Voltemos ao exemplo dado linhas acima. Perceba-se que o autor alegou como fato essencial ou principal a existência de um pré-contrato de compra-e-venda, o qual geraria ao vendedor (o réu) a obrigação de assinar escritura pública transferindo a propriedade do imóvel ao autor, e fazê-la registrar no competente Registro de Imóveis, obrigação essa que foi descumprida pelo réu, sendo, portanto, devida a adjudicação compulsória do bem ao postulante. Em adendo, apenas para reforçar a existência de um acordo de vontades entre as partes, o autor aduziu, como fato secundário ou simples, que fora investido na posse do imóvel logo após a celebração do contrato, de forma que exercera a posse do bem por mais de quinze anos, e que o vendedor jamais se opusera a isso, o que ajudaria a demonstrar a existência do contrato entre as partes.
Sucede que, ao conferir novo enquadramento jurídico aos fatos narrados pelo autor, o magistrado promoveu uma inversão entre os fatos primários e os secundários, alterando radicalmente o núcleo essencial da causa de pedir. Realmente, ao apontar a aplicabilidade do instituto da usucapião, o fato central da causa de pedir passou a ser a posse, ao tempo em que o contrato se tornou um mero fato secundário, que apenas indicaria a posse com “justo título”, necessária à configuração da usucapião ordinária.

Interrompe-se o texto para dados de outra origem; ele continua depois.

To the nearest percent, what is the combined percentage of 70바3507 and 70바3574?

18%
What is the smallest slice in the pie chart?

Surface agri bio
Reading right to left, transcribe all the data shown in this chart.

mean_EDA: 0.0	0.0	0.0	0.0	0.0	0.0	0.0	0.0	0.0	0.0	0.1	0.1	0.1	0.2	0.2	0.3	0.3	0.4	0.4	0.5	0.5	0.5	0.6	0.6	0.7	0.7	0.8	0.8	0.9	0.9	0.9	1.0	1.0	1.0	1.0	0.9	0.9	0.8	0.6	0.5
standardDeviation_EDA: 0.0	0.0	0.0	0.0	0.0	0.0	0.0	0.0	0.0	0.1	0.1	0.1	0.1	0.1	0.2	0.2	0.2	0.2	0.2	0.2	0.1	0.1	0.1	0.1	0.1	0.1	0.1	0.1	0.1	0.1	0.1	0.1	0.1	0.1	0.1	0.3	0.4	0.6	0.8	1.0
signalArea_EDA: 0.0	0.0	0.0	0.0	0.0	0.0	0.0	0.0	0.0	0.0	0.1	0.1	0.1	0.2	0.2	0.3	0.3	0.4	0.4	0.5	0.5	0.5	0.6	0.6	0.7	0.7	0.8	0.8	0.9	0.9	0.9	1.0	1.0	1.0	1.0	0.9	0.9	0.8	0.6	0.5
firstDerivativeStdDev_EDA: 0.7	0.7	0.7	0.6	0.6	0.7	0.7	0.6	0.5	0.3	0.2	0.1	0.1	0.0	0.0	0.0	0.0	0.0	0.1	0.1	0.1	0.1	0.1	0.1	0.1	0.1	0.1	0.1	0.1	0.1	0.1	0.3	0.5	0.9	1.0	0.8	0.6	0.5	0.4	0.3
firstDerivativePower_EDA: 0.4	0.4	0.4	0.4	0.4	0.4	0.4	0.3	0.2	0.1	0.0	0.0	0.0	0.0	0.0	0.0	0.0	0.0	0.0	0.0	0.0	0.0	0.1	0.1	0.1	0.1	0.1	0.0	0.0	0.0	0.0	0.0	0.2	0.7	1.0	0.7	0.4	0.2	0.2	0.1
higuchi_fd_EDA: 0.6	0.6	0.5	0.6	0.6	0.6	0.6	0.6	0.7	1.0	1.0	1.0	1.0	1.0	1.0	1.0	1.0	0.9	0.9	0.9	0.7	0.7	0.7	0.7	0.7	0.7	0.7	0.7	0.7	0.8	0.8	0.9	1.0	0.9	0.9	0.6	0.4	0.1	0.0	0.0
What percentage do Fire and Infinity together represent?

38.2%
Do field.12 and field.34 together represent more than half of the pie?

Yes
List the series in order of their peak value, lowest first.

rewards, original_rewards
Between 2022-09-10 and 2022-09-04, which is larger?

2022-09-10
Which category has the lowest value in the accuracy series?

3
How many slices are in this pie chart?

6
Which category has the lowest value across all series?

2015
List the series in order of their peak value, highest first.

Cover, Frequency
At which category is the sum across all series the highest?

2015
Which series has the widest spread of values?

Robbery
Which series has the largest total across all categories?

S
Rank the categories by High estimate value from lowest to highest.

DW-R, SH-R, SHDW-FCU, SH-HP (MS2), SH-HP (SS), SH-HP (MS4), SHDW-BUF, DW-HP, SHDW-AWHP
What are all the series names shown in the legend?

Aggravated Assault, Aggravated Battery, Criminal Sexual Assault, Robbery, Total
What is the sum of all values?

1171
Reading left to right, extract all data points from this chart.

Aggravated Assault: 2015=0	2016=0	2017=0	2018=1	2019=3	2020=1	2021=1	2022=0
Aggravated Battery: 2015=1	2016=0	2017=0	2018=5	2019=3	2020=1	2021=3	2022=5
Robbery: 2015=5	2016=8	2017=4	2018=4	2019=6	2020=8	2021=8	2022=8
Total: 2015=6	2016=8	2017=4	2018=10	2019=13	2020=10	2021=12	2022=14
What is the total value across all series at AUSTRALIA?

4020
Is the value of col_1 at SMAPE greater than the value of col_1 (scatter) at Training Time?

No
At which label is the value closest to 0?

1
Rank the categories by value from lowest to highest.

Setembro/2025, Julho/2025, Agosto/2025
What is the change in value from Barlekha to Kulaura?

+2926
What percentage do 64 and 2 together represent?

A princípio, penso que vedar a transmudação do núcleo da causa petendi pelo magistrado seria algo salutar, e totalmente consentâneo com o sistema cooperativo instituído pelo NCPC, bem como com a própria teoria da substanciação da causa de pedir, a qual tem no seu núcleo fático (fatos essenciais da pretensão) um elemento delimitador da cognição do juiz e individualizador da demanda. O que vocês acham?



[1] THEODORO JÚNIOR, Humberto. et al. Novo CPC: Fundamentos e sistematização. Rio de Janeiro: Forense, 2015. p. 63-64.
[2] DIDIER JUNIOR, Fredie. Curso de direito processual civil. 17ed. Salvador: Jus PODIVM, 2015. v.1 , p. 78.
[3] TUCCI, José Rogério Cruz e. A causa petendi no processo civil. 3ed. rev., atual. e ampl. São Paulo: RT, 2009. p. 36.
[4] OLIVEIRA, Carlos Alberto Alvaro. Do formalismo no processo civil. São Paulo: Saraiva, 2003, p. 140
[5] OLIVEIRA, Carlos Alberto Alvaro de. Garantia do Contraditório. In: TUCCI, José Rogério Cruz e. Garantias constitucionais do processo civil. São Paulo: Revista dos Tribunais, 1999. 
[6] PINTO, Junior Alexandre Moreira. A causa petendi e o contraditório. São Paulo: Editora RT, 2007. (Coleção Temas Atuais de Direito Processual Civil, v. 12). p. 87
[7] GRECO FILHO, Vicente. Direito processual civil brasileiro. 15ed. atual. São Paulo: Saraiva, 2002. v 2. p. 98.